Informational and emotional needs of long-term survivors of breast cancer
Article first published online: 4 AUG 2005
Journal of Advanced Nursing
Volume 51, Issue 5, pages 520–528, September 2005
How to Cite
Vivar, C. G. and McQueen, A. (2005), Informational and emotional needs of long-term survivors of breast cancer. Journal of Advanced Nursing, 51: 520–528. doi: 10.1111/j.1365-2648.2005.03524.x
- Issue published online: 4 AUG 2005
- Article first published online: 4 AUG 2005
- Accepted for publication 3 August 2004
- breast cancer survivors;
Aims. This paper presents a review of the informational and emotional needs of long-term breast cancer survivors, with particular attention to the different needs of women according to their age and to critiquing healthcare provision to these women.

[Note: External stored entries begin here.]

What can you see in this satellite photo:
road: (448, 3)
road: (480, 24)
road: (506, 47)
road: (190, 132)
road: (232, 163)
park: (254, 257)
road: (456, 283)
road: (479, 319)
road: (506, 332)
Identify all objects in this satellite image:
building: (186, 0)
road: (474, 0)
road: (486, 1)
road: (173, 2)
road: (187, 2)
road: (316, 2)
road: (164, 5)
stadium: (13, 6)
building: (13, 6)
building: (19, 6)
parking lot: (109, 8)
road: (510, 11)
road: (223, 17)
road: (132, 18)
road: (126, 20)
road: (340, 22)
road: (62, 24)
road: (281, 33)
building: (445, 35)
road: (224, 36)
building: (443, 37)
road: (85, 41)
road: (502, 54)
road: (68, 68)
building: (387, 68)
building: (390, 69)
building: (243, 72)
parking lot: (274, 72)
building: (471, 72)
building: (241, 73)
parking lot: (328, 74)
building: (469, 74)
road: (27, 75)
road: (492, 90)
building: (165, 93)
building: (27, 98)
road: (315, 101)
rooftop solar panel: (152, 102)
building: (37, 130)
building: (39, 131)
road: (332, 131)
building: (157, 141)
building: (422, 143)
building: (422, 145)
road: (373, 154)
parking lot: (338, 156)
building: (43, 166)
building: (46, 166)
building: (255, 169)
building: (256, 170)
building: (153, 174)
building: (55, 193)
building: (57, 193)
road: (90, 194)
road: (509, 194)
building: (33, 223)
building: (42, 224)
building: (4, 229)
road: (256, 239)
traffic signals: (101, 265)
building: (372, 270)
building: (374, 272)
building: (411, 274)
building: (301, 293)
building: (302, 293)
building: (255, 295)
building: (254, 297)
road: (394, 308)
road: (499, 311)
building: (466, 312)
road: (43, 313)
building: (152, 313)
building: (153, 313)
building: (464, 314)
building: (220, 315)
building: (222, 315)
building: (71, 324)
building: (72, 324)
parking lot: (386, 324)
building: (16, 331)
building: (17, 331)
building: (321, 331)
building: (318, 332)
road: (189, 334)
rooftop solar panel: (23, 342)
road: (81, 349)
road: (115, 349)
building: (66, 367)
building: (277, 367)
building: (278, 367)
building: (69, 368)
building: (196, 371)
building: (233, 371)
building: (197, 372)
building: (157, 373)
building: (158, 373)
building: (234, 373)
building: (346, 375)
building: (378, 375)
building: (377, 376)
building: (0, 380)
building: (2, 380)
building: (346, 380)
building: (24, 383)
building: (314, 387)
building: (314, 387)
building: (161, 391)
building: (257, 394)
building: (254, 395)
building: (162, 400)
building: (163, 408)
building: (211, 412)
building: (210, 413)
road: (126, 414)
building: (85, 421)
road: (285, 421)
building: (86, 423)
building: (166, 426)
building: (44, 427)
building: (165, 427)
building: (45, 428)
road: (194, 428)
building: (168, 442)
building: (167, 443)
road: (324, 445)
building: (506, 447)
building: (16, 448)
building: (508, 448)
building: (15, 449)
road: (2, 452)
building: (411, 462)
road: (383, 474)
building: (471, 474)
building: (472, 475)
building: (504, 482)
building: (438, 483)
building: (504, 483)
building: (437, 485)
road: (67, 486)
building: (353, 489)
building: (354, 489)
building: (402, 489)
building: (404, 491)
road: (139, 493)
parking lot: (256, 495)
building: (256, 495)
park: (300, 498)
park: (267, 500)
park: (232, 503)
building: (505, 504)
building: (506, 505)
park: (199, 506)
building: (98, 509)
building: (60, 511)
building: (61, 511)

Background. Women with a history of breast cancer are the largest group of cancer survivors. While they may be disease-free, their cancer diagnosis has ongoing physical and psychosocial implications for their lives and well-being.
Methods. A literature search for the period 1985 to March 2004 was undertaken using the CINAHL, MEDLINE, CANCERLIT, PubMed and CUIDEN databases and the keywords long-term, breast cancer survivors, needs and social support. Hand-searching was also done, and reference lists of papers were examined for relevant studies.
Results. Survivors of breast cancer continue to experience informational and emotional needs during their long-term survivorship, and variation in the amount and type of support required is age-related. However, women's needs are often unmet by oncology teams and they have to find other sources of support, such as self-help groups. Thus, ongoing care is required after completion of medical treatment, and nurses have a significant contribution to make here.
Conclusions. Nursing research on long-term breast cancer survivorship is limited. Future studies need to investigate the unmet needs of long-term survivors of breast cancer and, specifically, explore the kind of support women would like to receive from oncology teams, and particularly from breast cancer nurses.